Saved entries
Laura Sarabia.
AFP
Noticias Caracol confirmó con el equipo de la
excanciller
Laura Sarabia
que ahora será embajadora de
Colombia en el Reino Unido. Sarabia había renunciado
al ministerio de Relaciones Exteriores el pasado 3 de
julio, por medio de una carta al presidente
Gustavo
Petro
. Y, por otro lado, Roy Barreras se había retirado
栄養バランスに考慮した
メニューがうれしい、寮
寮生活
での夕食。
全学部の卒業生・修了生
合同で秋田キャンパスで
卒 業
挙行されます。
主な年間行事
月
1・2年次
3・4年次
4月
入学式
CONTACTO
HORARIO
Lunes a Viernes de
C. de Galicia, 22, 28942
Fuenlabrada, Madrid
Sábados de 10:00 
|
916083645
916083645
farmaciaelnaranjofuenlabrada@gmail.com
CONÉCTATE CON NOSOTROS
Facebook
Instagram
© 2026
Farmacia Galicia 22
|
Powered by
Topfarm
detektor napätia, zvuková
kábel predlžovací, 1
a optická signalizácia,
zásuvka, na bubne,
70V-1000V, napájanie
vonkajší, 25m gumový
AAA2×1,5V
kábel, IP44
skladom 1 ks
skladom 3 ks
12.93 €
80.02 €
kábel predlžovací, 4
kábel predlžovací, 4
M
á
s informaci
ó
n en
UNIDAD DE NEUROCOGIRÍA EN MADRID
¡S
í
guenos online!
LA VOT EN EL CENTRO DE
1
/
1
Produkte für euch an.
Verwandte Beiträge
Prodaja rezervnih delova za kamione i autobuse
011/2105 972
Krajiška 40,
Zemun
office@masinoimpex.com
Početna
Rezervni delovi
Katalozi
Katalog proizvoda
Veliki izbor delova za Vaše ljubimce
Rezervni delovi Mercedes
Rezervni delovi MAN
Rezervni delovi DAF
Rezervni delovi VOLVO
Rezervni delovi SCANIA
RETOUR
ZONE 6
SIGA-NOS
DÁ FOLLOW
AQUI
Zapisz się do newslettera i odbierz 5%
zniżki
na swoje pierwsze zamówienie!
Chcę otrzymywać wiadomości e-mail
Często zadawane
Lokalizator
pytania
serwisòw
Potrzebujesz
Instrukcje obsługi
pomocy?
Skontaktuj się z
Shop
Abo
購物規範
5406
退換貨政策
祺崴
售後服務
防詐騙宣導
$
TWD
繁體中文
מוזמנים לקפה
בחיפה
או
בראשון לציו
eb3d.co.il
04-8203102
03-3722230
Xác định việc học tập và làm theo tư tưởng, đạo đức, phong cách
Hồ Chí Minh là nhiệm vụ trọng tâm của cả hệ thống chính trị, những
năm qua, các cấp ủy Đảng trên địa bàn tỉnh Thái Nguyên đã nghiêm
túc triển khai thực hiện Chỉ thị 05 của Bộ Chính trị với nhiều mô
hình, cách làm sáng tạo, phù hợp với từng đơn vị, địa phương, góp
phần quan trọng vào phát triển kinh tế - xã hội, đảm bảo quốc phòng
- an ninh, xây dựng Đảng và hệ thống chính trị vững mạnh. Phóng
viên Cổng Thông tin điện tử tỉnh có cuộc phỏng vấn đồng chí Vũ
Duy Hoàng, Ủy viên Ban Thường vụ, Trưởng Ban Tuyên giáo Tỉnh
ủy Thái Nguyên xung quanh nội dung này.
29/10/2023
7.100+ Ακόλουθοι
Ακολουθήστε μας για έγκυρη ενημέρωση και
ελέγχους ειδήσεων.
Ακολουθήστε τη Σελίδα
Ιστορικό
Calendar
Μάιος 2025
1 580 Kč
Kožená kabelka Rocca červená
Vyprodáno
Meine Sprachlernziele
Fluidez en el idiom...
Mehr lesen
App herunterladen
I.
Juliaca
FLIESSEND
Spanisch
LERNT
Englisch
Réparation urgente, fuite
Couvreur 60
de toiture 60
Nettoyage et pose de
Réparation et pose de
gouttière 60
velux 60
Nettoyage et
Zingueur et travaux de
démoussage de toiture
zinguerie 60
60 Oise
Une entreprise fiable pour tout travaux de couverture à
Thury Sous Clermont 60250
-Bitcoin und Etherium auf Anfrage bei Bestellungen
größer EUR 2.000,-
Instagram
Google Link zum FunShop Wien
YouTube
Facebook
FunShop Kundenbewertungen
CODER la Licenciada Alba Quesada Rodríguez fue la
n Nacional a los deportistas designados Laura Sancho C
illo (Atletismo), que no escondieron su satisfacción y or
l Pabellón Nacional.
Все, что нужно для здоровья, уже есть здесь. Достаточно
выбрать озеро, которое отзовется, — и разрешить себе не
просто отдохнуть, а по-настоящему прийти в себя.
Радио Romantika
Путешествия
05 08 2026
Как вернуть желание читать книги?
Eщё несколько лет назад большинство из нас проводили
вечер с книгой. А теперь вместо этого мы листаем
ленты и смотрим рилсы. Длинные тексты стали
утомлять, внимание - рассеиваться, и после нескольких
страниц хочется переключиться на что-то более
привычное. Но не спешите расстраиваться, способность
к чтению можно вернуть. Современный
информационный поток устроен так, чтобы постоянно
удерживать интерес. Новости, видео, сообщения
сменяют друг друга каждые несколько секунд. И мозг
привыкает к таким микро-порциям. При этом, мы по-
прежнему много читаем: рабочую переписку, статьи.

• **Problem description**:
Count the lines in the records above that contain "triển", please, and give the number without any other words.

• **Answer space**:
2